In the fourth entry in our “Living with HIV” blog series, teens and young adults address the the trials and tribulations surrounding HIV disclosure. All of the material was written by teens and young adults living with HIV.
-The Young Men’s Health Initiative staff
“I wish I could just get everyone in a room and tell them, and then make them understand, like really understand. But you can’t; you can’t understand HIV if you don’t have it.”
“The only person I’ve really told is my sister. I don’t tell people because they assume things and don’t understand what I’m going through. I tell people I don’t have it because my friends are talkative. I know it would be all over the place if I told some of them.”
“I want to say to people “just because I told you I have HIV, things don’t have to change.” But people make it change. Things will change.”
“I don’t tell my friends because I don’t know what they think. Most friends in my life don’t know I have HIV, so it’s an act of balance, a dance of wanting to talk to them about it but not get emotional. Especially when they bring up HIV or any topic surrounding it, it’s hard. I want to comment or educate about HIV but maybe they’ll assume I have it if I do, I don’t want to press hard and be adamant so I pull back.”

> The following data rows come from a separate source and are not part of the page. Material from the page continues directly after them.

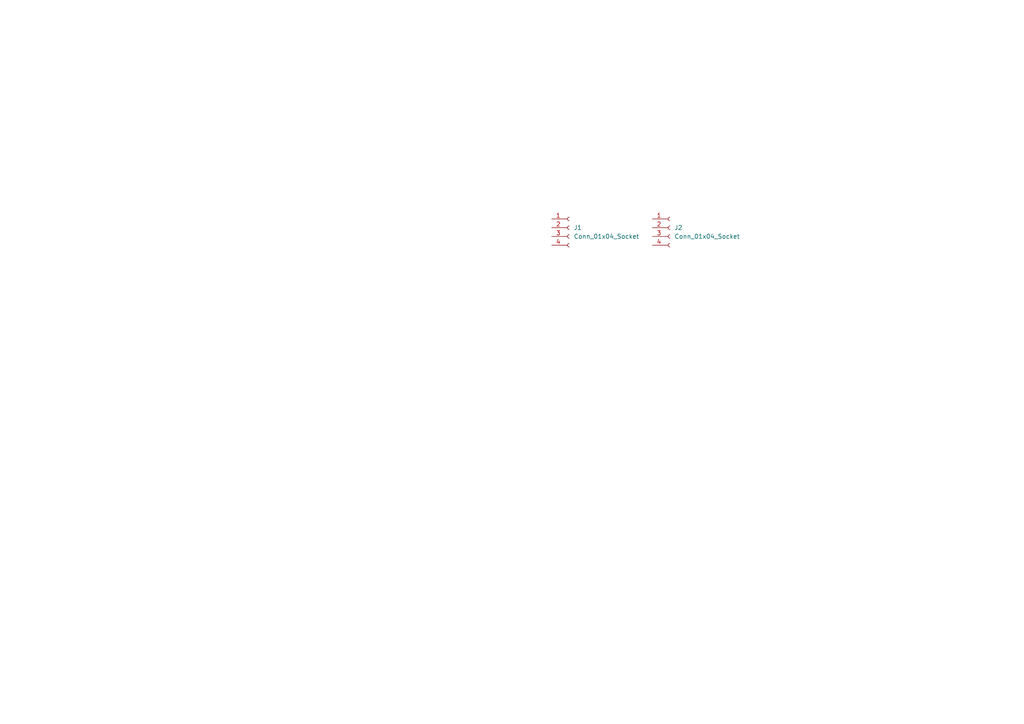
<source format=kicad_sch>
(kicad_sch
	(version 20231120)
	(generator "eeschema")
	(generator_version "8.0")
	(uuid "717ef616-2fcd-4fc9-9cc0-948ca74d94cb")
	(paper "A4")
	
	(symbol
		(lib_id "Connector:Conn_01x04_Socket")
		(at 194.31 66.04 0)
		(unit 1)
		(exclude_from_sim no)
		(in_bom yes)
		(on_board yes)
		(dnp no)
		(fields_autoplaced yes)
		(uuid "401e070f-5deb-42ae-841a-c7ed178a5e9e")
		(property "Reference" "J2"
			(at 195.58 66.0399 0)
			(effects
				(font
					(size 1.27 1.27)
				)
				(justify left)
			)
		)
		(property "Value" "Conn_01x04_Socket"
			(at 195.58 68.5799 0)
			(effects
				(font
					(size 1.27 1.27)
				)
				(justify left)
			)
		)
		(property "Footprint" "Connector_PinSocket_2.54mm:PinSocket_1x04_P2.54mm_Vertical_SMD_Pin1Left"
			(at 194.31 66.04 0)
			(effects
				(font
					(size 1.27 1.27)
				)
				(hide yes)
			)
		)
		(property "Datasheet" "~"
			(at 194.31 66.04 0)
			(effects
				(font
					(size 1.27 1.27)
				)
				(hide yes)
			)
		)
		(property "Description" "Generic connector, single row, 01x04, script generated"
			(at 194.31 66.04 0)
			(effects
				(font
					(size 1.27 1.27)
				)
				(hide yes)
			)
		)
		(pin "1"
			(uuid "0bfdb3df-ae1e-455c-b55d-769d66a62739")
		)
		(pin "4"
			(uuid "a2a3fa2a-d94b-4b69-bdb8-8c69aa9a21fa")
		)
		(pin "2"
			(uuid "ab54683f-3d08-46d2-bc8f-1d35b68314e2")
		)
		(pin "3"
			(uuid "07140431-591e-4ca7-8d12-7073307a9d72")
		)
		(instances
			(project "PM-Base-AI4"
				(path "/717ef616-2fcd-4fc9-9cc0-948ca74d94cb"
					(reference "J2")
					(unit 1)
				)
			)
		)
	)
	(symbol
		(lib_id "Connector:Conn_01x04_Socket")
		(at 165.1 66.04 0)
		(unit 1)
		(exclude_from_sim no)
		(in_bom yes)
		(on_board yes)
		(dnp no)
		(fields_autoplaced yes)
		(uuid "7b50e545-300f-4606-ba34-bc7916ca8e65")
		(property "Reference" "J1"
			(at 166.37 66.0399 0)
			(effects
				(font
					(size 1.27 1.27)
				)
				(justify left)
			)
		)
		(property "Value" "Conn_01x04_Socket"
			(at 166.37 68.5799 0)
			(effects
				(font
					(size 1.27 1.27)
				)
				(justify left)
			)
		)
		(property "Footprint" "Connector_PinSocket_2.54mm:PinSocket_1x04_P2.54mm_Vertical_SMD_Pin1Left"
			(at 165.1 66.04 0)
			(effects
				(font
					(size 1.27 1.27)
				)
				(hide yes)
			)
		)
		(property "Datasheet" "~"
			(at 165.1 66.04 0)
			(effects
				(font
					(size 1.27 1.27)
				)
				(hide yes)
			)
		)
		(property "Description" "Generic connector, single row, 01x04, script generated"
			(at 165.1 66.04 0)
			(effects
				(font
					(size 1.27 1.27)
				)
				(hide yes)
			)
		)
		(pin "1"
			(uuid "83e8740a-1914-472f-b087-b3a7555a05a3")
		)
		(pin "4"
			(uuid "9469980e-ff6b-4a9f-adfa-f48ab11c39b2")
		)
		(pin "2"
			(uuid "8bcba485-12b8-4284-8b4c-b7ca7c6b9529")
		)
		(pin "3"
			(uuid "2613cccc-a1e2-483d-8a24-429563360072")
		)
		(instances
			(project "PM-Base-AI4"
				(path "/717ef616-2fcd-4fc9-9cc0-948ca74d94cb"
					(reference "J1")
					(unit 1)
				)
			)
		)
	)
	(sheet_instances
		(path "/"
			(page "1")
		)
	)
)

</source>
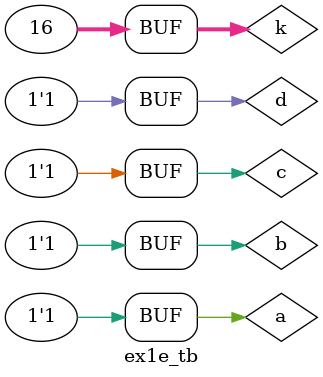
<source format=v>
module ex1e (
	input a, b, c, d,
	output f5
);
	assign f5 = (~b & d) | (b & ~d) | (~a & d);
endmodule

module ex1e_tb;
	reg a, b, c, d;
	wire f5;

	ex1e ex1e_i (.a(a), .b(b), .c(c), .d(d), .f5(f5));

	integer k;
	initial begin
		$display("Time\ta\tb\tc\td\tabcd_10\tf5");
		$monitor("%0t\t%b\t%b\t%b\t%b\t%0d\t%b", $time, a, b, c, d, {a,b,c,d}, f5);
		{a, b, c, d} = 0;
		for (k = 1; k < 16; k = k + 1)
			#10 {a, b, c, d} = k;
	end
endmodule
</source>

“I got diagnosed at 18 or 19, and I was open in the beginning, open with my family. I told them, “I have HIV,” but they are in denial. They tell me I look OK so I must not have HIV, and that I’m OK. I’m like, that’s not true, that’s not OK! I can look OK and tomorrow wake up on my deathbed.”
“When I disclosed to my (now) boyfriend, we were still just friends at the time. He handled it really well. Well, I guess we had to, because he’s still here and we’re dating. So I guess that’s good.”